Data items
○ ○ ○ ○ ○

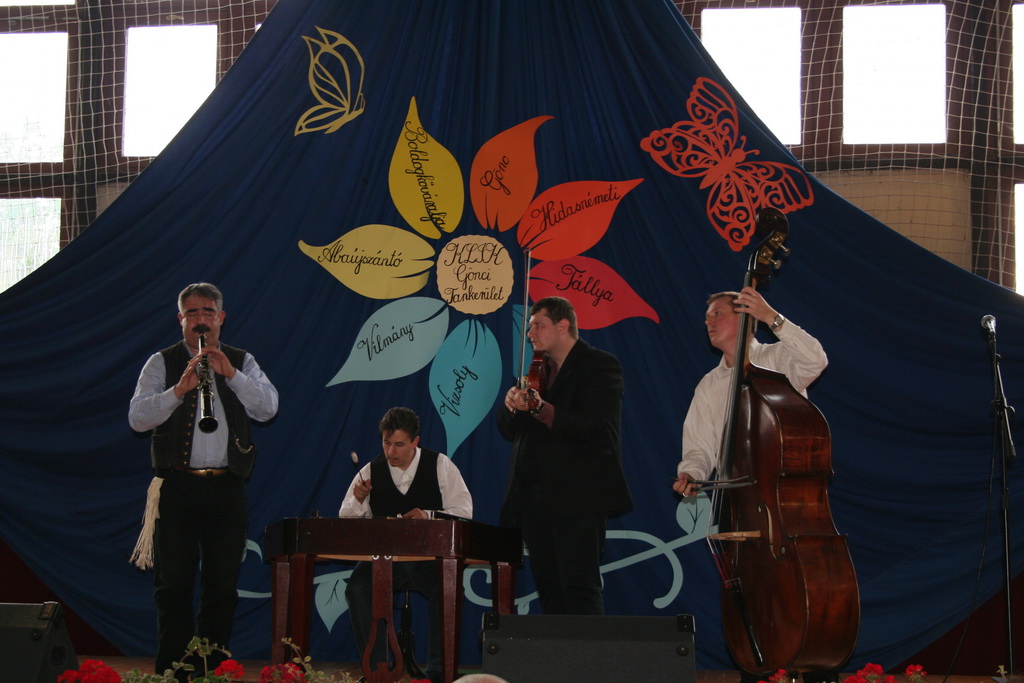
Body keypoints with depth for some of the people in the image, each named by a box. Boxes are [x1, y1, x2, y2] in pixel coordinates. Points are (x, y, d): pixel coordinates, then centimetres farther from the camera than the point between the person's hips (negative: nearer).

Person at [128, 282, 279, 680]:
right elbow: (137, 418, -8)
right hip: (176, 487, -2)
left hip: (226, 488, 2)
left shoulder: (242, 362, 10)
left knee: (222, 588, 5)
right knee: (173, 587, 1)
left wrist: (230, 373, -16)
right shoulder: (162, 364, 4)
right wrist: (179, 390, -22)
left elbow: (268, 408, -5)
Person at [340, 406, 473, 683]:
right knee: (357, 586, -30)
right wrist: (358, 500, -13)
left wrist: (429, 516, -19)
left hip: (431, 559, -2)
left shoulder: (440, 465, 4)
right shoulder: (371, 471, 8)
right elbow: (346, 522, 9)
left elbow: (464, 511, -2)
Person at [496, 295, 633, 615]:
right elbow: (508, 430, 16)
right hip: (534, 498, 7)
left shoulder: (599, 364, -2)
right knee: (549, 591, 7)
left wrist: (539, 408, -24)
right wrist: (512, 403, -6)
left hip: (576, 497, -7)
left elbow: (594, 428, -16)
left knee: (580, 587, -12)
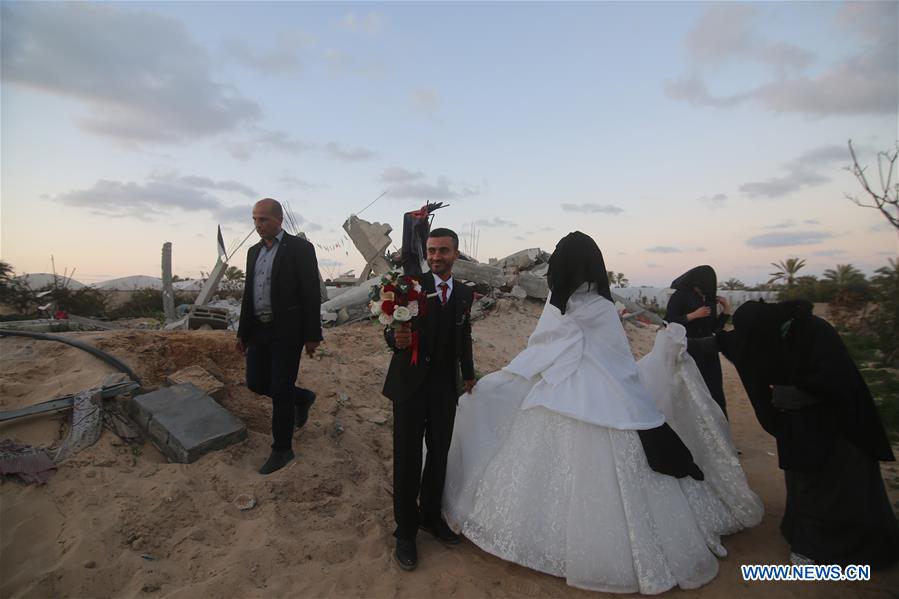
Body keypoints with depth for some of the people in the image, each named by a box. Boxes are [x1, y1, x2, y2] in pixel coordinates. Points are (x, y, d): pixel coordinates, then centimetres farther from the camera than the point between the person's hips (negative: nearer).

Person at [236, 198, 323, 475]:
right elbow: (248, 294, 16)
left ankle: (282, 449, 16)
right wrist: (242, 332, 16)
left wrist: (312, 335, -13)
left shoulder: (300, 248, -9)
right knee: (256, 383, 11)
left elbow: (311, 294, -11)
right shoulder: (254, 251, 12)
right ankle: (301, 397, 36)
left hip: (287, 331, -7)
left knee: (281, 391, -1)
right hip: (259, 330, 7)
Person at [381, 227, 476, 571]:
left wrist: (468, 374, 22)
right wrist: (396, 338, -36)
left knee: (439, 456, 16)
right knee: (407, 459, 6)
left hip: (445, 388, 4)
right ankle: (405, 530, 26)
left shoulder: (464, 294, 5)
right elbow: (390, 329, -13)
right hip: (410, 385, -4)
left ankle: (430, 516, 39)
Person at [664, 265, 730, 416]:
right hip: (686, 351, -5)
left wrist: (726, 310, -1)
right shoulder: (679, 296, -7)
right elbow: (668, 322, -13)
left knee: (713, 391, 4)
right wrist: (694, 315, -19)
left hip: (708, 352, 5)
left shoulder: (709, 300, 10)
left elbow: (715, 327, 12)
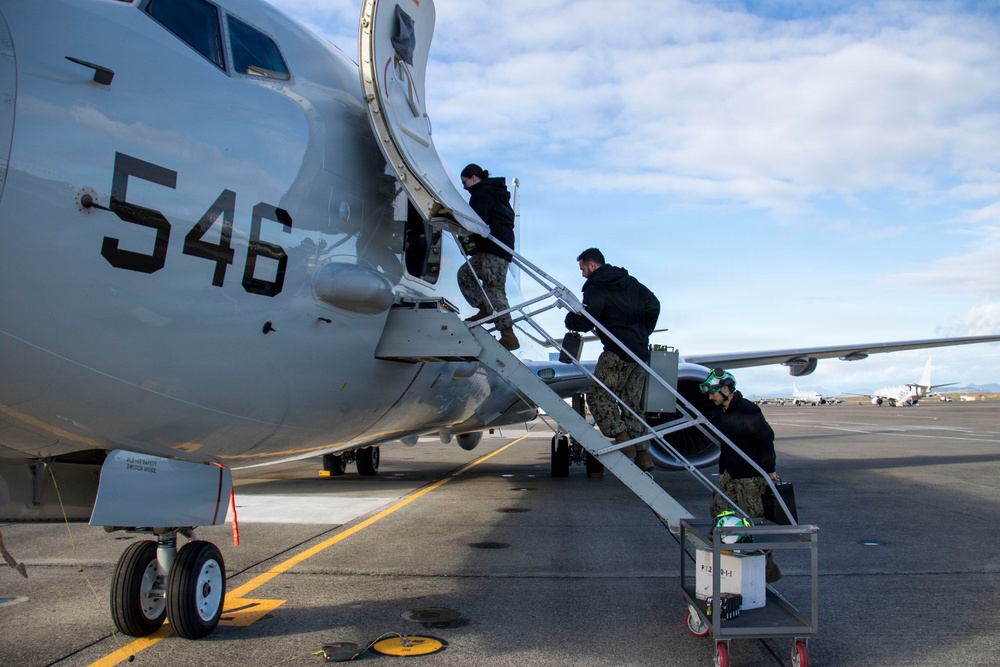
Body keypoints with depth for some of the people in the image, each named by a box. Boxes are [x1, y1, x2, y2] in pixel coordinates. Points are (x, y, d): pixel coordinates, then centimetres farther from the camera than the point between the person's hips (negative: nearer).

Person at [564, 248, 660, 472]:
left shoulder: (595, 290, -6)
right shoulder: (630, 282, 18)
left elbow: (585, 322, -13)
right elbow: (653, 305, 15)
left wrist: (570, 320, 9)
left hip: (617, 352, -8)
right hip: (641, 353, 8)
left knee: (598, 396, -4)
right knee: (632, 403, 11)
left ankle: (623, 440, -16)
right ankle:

○ ○ ○ ○ ○

Work item: When you reach the line containing "right knee: (549, 591, 7)" in the data above, start copying exactly, and stop after the line containing "left knee: (580, 587, -12)".

Response:
right knee: (549, 591, 7)
left wrist: (539, 408, -24)
right wrist: (512, 403, -6)
left hip: (576, 497, -7)
left elbow: (594, 428, -16)
left knee: (580, 587, -12)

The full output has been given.